Unix system calls, chunk size 1 elapsed time:
	 1.339777231 seconds
	bytes read: 4264394
C standard library I/O fgetc elapsed time:
	 0.007076979 seconds
	bytes read: 4264394
Unix system calls, chunk size 2 elapsed time:
	 0.659083843 seconds
	bytes read: 4264394
C standard library I/O, block size 2 elapsed time:
	 0.021763086 seconds
	bytes read: 4264394
Unix system calls, chunk size 4 elapsed time:
	 0.331376076 seconds
	bytes read: 4264394
C standard library I/O, block size 4 elapsed time:
	 0.010421991 seconds
	bytes read: 4264394
Unix system calls, chunk size 8 elapsed time:
	 0.166327953 seconds
	bytes read: 4264394
C standard library I/O, block size 8 elapsed time:
	 0.005503893 seconds
	bytes read: 4264394
Unix system calls, chunk size 16 elapsed time:
	 0.082514048 seconds
	bytes read: 4264394
C standard library I/O, block size 16 elapsed time:
	 0.003057957 seconds
	bytes read: 4264394
Unix system calls, chunk size 32 elapsed time:
	 0.042083979 seconds
	bytes read: 4264394
C standard library I/O, block size 32 elapsed time:
	 0.001880884 seconds
	bytes read: 4264394
Unix system calls, chunk size 64 elapsed time:
	 0.021432161 seconds
	bytes read: 4264394
C standard library I/O, block size 64 elapsed time:
	 0.001292944 seconds
	bytes read: 4264394
Unix system calls, chunk size 128 elapsed time:
	 0.010902166 seconds
	bytes read: 4264394
C standard library I/O, block size 128 elapsed time:
	 0.000910044 seconds
	bytes read: 4264394
Unix system calls, chunk size 256 elapsed time:
	 0.005445957 seconds
	bytes read: 4264394
C standard library I/O, block size 256 elapsed time:
	 0.000805855 seconds
	bytes read: 4264394
Unix system calls, chunk size 512 elapsed time:
	 0.002906084 seconds
	bytes read: 4264394
C standard library I/O, block size 512 elapsed time:
	 0.000774145 seconds
	bytes read: 4264394
Unix system calls, chunk size 1024 elapsed time:
	 0.001536131 seconds
	bytes read: 4264394
C standard library I/O, block size 1024 elapsed time:
	 0.000572920 seconds
	bytes read: 4264394
Unix system calls, chunk size 2048 elapsed time:
	 0.000847101 seconds
	bytes read: 4264394
C standard library I/O, block size 2048 elapsed time:
	 0.000534058 seconds
	bytes read: 4264394
Unix system calls, chunk size 4096 elapsed time:
	 0.000493050 seconds
	bytes read: 4264394
C standard library I/O, block size 4096 elapsed time:
	 0.000526905 seconds
	bytes read: 4264394

Notes and Hints

Although it shouldn't really make much of a difference in this case, since you are collecting timing information, compile with maximum compiler optimization flags set (-O3).
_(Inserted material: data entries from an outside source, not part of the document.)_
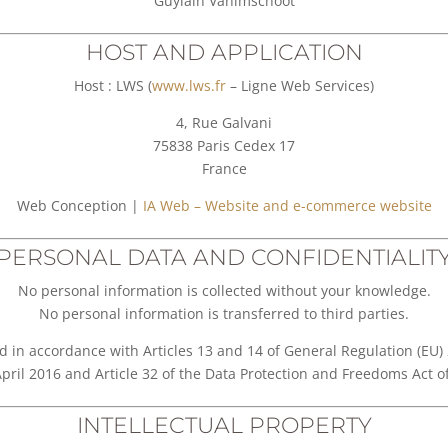
Guylain Vanimschoot
HOST AND APPLICATION
Host : LWS (
www.lws.fr
– Ligne Web Services)
4, Rue Galvani
75838 Paris Cedex 17
France
Web Conception |
IA Web – Website and e-commerce website
PERSONAL DATA AND CONFIDENTIALIT
No personal information is collected without your knowledge.
No personal information is transferred to third parties.
d in accordance with Articles 13 and 14 of General Regulation (EU
April 2016 and Article 32 of the Data Protection and Freedoms Act 
INTELLECTUAL PROPERTY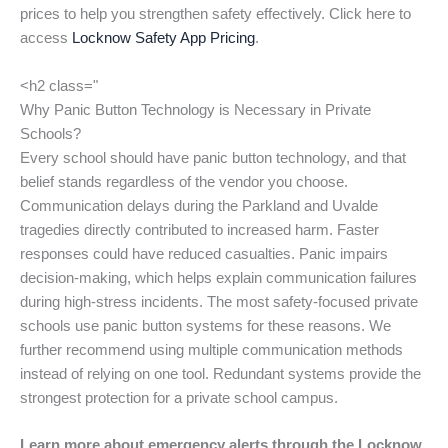
prices to help you strengthen safety effectively. Click here to
access
Locknow Safety App Pricing
.
<h2 class="
Why Panic Button Technology is Necessary in Private
Schools?
Every school should have panic button technology, and that
belief stands regardless of the vendor you choose.
Communication delays during the Parkland and Uvalde
tragedies directly contributed to increased harm. Faster
responses could have reduced casualties. Panic impairs
decision-making, which helps explain communication failures
during high-stress incidents. The most safety-focused private
schools use panic button systems for these reasons. We
further recommend using multiple communication methods
instead of relying on one tool. Redundant systems provide the
strongest protection for a private school campus.
Learn more about emergency alerts through the Locknow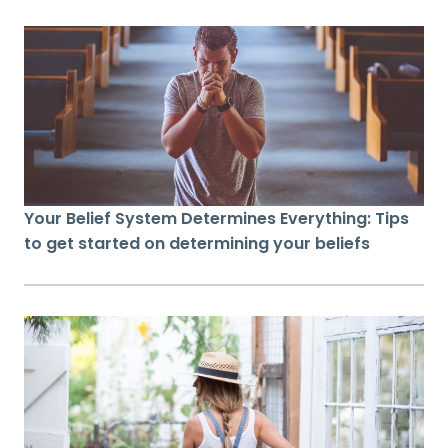
Your Belief System Determines Everything: Tips
to get started on determining your beliefs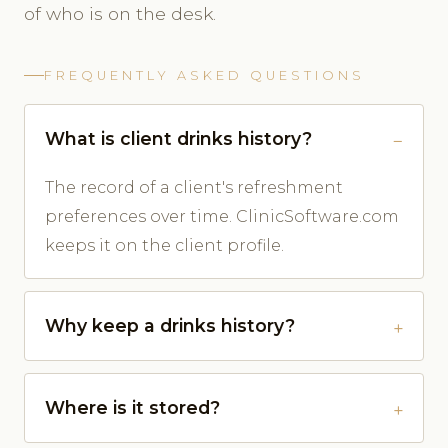
of who is on the desk.
FREQUENTLY ASKED QUESTIONS
What is client drinks history?
The record of a client's refreshment
preferences over time. ClinicSoftware.com
keeps it on the client profile.
Why keep a drinks history?
Where is it stored?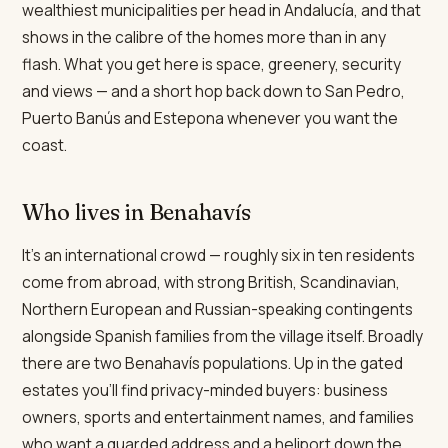
wealthiest municipalities per head in Andalucía, and that
shows in the calibre of the homes more than in any
flash. What you get here is space, greenery, security
and views — and a short hop back down to San Pedro,
Puerto Banús and Estepona whenever you want the
coast.
Who lives in Benahavís
It's an international crowd — roughly six in ten residents
come from abroad, with strong British, Scandinavian,
Northern European and Russian-speaking contingents
alongside Spanish families from the village itself. Broadly
there are two Benahavís populations. Up in the gated
estates you'll find privacy-minded buyers: business
owners, sports and entertainment names, and families
who want a guarded address and a heliport down the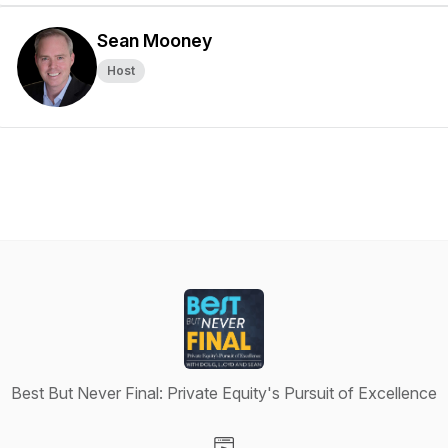
Sean Mooney
Host
Best But Never Final: Private Equity's Pursuit of Excellence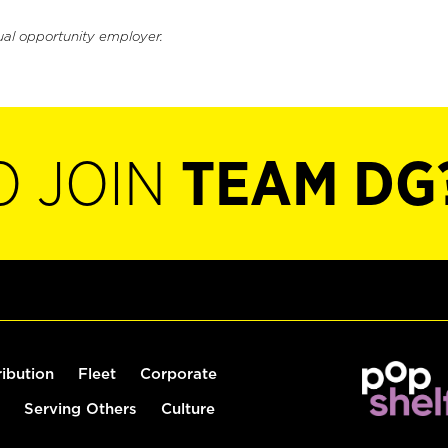
ual opportunity employer.
O JOIN
TEAM DG
ribution
Fleet
Corporate
Serving Others
Culture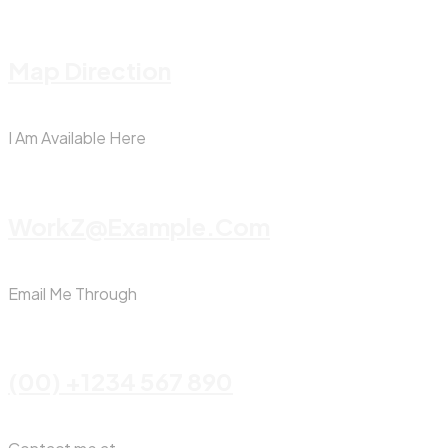
Map Direction
I Am Available Here
WorkZ@Example.com
Email Me Through
(00) +1234 567 890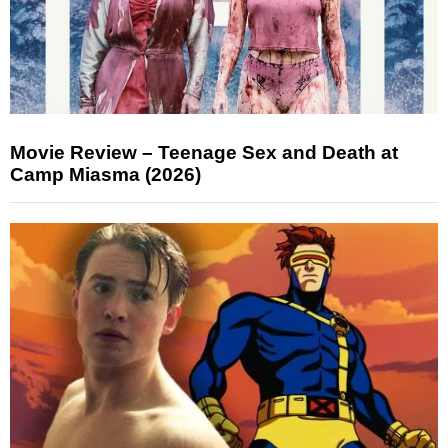
Movie Review – Teenage Sex and Death at
Camp Miasma (2026)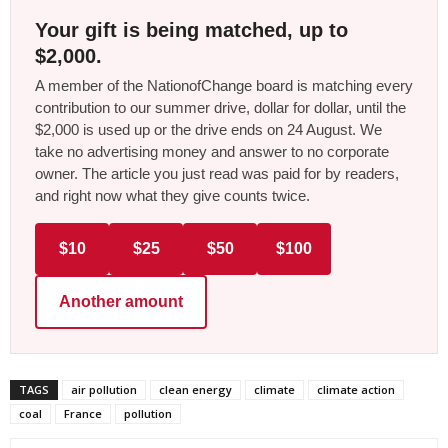
Your gift is being matched, up to
$2,000.
A member of the NationofChange board is matching every
contribution to our summer drive, dollar for dollar, until the
$2,000 is used up or the drive ends on 24 August. We
take no advertising money and answer to no corporate
owner. The article you just read was paid for by readers,
and right now what they give counts twice.
$10
$25
$50
$100
Another amount
TAGS
air pollution
clean energy
climate
climate action
coal
France
pollution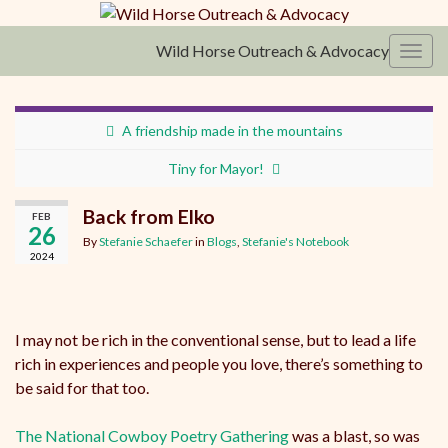
Wild Horse Outreach & Advocacy
Toggl
A friendship made in the mountains
Tiny for Mayor!
Back from Elko
FEB
26
By
Stefanie Schaefer
in
Blogs
,
Stefanie's Notebook
2024
I may not be rich in the conventional sense, but to lead a life
rich in experiences and people you love, there’s something to
be said for that too.
The National Cowboy Poetry Gathering
was a blast, so was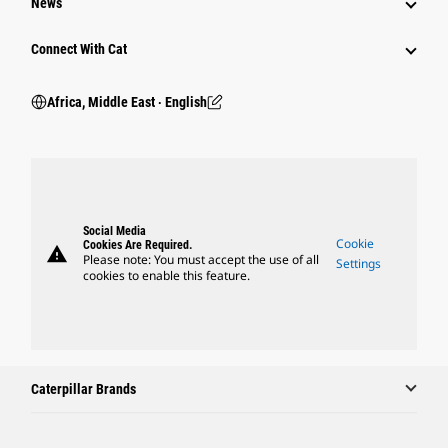
News
Connect With Cat
Africa, Middle East ‧ English
Social Media
Cookie
Cookies Are Required.
warning
Please note: You must accept the use of all
Settings
cookies to enable this feature.
Caterpillar Brands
It may be helpful to write (or find someone to write for you) a script that will post-process your output into a suitable input format for a graphing program such as gnuplot

Your home directories on the Linux Lab machines are stored remotely on a fileserver, so the network transit time may dominate the performance (the experiment has not yet been conducted, so you will be charting new territory). To get accurate results, read a file from local filesystem (e.g. some large binary executable).

RAII was used to collect timing information for the section of code we wish to time. The constructor collects the start time; the destructor collects the finish time and calculates the elapsed time.

Although it didn't add anything to the code in this case, RAII is also used to avoid a resource leak: number of open files.